Tarzan è un uomo vissuto sempre e solo a contatto con la natura, una natura incontaminata dall'uomo e dalla società. Se Jean-Jacques Rousseau (1712-1778), tra i più grandi filosofi dell'illuminismo, avesse commentato la vicenda di Tarzan, probabilmente avrebbe detto:
«Ogni cosa è buona mentre lascia le mani del Creatore delle cose; ogni cosa degenera nelle mani dell’uomo»
È proprio con questa frase, infatti, che si apre l' “Emilio”, opera del 1762 nella quale il "mito del buon selvaggio", già affrontato da Rousseau in altre opere, raggiunge probabilmente il suo picco filosofico.
Secondo Rousseau l'uomo non è naturalmente necessariamente buono, ma nemmeno cattivo (come invece aveva sostenuto Hobbes). L'uomo, per Rousseau, è naturalmente neutro. È la società che corrompe l'uomo, generando in lui nuovi bisogni e vizi.
Questa dinamica diventa evidente in Tarzan: la purezza di Tarzan si contrappone alle costruzioni sociali che caratterizzano gli uomini che da sempre vivono in società.
Non è infatti un caso che, secondo Rousseau, l'uomo debba essere educato "secondo natura" e a strettissimo contatto con la natura.
La proposta pedagogica avanzata dal filosofo nell'Emilio è quindi questa: se il male viene dalla società, ciò che si deve fare per permettere la corretta educazione del bambino è consentirgli di crescere a contatto con la natura, permettendogli così di allontanarsi dalle influenze negative a cui sarebbe esposto qualora si trovasse a vivere in società.

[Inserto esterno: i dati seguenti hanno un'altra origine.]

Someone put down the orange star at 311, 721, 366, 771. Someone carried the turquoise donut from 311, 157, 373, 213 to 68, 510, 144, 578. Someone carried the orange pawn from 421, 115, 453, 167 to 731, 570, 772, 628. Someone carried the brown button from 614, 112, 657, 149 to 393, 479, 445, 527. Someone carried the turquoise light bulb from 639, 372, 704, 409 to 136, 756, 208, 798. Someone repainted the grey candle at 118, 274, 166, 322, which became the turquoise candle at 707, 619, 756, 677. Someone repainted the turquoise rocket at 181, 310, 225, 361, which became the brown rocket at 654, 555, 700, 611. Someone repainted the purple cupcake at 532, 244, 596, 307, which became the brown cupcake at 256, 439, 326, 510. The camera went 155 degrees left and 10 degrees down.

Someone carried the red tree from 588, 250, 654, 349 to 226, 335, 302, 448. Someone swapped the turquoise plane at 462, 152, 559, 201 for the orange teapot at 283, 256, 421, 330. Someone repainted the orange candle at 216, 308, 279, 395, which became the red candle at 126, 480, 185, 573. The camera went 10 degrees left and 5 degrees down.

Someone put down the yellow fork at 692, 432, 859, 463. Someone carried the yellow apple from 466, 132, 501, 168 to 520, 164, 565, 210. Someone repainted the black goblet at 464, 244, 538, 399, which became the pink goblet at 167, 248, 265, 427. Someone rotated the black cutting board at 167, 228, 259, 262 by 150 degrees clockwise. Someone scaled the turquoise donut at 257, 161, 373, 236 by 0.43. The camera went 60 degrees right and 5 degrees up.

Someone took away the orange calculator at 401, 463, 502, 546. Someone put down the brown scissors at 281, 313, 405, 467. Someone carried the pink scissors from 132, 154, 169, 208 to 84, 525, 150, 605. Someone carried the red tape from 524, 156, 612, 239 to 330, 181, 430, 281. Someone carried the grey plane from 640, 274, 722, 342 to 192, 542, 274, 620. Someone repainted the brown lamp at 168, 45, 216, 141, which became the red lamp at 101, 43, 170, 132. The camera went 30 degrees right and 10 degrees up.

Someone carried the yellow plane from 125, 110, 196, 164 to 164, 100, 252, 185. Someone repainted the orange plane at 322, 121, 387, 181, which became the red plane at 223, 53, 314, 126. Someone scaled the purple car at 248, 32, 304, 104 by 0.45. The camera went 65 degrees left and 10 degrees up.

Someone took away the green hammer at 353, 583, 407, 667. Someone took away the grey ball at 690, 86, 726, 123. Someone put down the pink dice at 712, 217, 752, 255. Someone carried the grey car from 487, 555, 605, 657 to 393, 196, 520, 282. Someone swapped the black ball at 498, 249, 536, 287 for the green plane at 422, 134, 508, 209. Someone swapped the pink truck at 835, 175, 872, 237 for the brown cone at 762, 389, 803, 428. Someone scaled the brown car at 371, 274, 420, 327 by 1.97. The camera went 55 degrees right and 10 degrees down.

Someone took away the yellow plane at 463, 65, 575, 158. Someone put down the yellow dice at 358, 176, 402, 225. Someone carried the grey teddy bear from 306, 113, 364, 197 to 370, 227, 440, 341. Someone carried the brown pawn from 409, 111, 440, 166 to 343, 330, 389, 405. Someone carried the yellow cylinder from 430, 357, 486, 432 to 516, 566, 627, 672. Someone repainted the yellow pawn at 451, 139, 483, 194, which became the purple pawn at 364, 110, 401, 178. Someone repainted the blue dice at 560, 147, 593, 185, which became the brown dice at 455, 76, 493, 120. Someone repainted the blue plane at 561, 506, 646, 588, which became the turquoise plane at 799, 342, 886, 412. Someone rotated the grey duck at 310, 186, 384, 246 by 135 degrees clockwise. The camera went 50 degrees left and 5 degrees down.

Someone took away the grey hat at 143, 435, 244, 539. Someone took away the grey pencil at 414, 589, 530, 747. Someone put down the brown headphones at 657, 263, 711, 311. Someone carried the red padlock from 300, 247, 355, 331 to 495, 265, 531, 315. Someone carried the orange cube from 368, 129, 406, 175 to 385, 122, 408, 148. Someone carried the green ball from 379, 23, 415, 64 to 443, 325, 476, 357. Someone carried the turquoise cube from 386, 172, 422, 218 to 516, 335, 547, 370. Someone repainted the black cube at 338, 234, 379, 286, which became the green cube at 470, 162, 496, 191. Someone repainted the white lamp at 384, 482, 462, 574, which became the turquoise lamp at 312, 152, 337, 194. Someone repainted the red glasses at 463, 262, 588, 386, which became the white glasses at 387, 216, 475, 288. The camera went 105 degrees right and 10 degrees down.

Questa visione della natura ricorre in praticamente tutte le opere di Rousseau, e trova nella fiaba di Tarzan una sua esplicazione “pratica”: Tarzan infatti non è né cresciuto né vissuto nella società, eppure è un uomo buono, capace di affetto e valori, e soprattutto, direbbe Rousseau, di pietà, a riprova del fatto che ciò che di buono vi è nell'uomo non deriva necessariamente dalla società.